#Leonie is a woman in her 40s, she could be your neighbor. After her divorce, she builds her new life. With neighbor Mandy she has dinner appointments of the good kind: Mandy cooks! Love also comes around the corner again, with all the consequences that this entails..

Eventually, she sent Mandy a message saying she'd make it tonight. At 7:30, Judith knocked on the door. She had a shopping bag with her. “I got you some groceries, you sounded confused, and I didn't know if it was a flu or something. I thought: maybe you're too sick to go to the shops”. Judith walked the bag to Leonie's kitchen and put it on the counter. She took out a couple of bananas, a pack of orange juice, some biscuits. “But I don't think you have the flu,” she said to Leonie, who had stayed in the doorway. “No, it is not,” Leonie said in a hostile voice. Leonie repacked himself and walked confidently into the kitchen. “Do you want coffee?” she asked Judith. That nodded.

When they were sitting in the living room together, Leonie made an attempt to tell Judith what was going on. But it just didn't work. She couldn't get the words out her mouth.

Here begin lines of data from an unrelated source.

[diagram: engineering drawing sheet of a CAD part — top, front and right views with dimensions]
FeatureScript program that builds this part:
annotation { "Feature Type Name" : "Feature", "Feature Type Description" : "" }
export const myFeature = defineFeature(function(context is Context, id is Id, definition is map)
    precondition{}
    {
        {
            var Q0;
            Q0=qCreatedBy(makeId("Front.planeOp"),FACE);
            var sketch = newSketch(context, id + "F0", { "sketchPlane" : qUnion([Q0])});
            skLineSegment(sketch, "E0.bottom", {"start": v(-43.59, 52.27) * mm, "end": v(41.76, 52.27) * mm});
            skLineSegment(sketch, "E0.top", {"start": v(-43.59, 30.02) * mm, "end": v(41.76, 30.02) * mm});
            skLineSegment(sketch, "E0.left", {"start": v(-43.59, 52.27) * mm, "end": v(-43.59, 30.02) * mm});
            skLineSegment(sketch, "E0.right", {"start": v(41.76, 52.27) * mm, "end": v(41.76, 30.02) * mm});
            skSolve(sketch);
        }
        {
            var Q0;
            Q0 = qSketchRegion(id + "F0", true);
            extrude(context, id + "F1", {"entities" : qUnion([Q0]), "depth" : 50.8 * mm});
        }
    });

So she left in the middle what exactly was playing and hinted them towards the children and Erik and his new girlfriend. That she had been lying awake almost all night and therefore had not been able to come to work. Judith felt that she shouldn't ask any further, so she started talking about her vegetable garden and that she had sown the peas and the capuchins this week. She got so excited about that, that the weird feeling that was hanging between them soon disappeared. Leonie had nothing to do with gardens, let alone a vegetable garden, but she always thought it was funny how excited it got Judith. And honestly, she got some of the harvest from Juith's vegetable garden and those were the most delicious peas she had ever tasted.

At nine o'clock Judith left again, and Leonie sat alone on the couch again. Why didn't she trust Judith with her worries? She was sure that Judith would deal with it confidentially and not react strangely. Yet something had kept her from telling her. Leonie decided it was because she was in the denial phase herself. An hour later, she was still on the couch. And yet she had to lose her story! She kept walking in circles with her thoughts, she needed someone else's input. She grabbed her cell phone and appapped Ilse. Immediately she got nervous. Help! Help! What if she responded? Maybe Ilse was already in bed or she was busy with other things and she stopped looking at her phone. Part of Leonie hoped for that.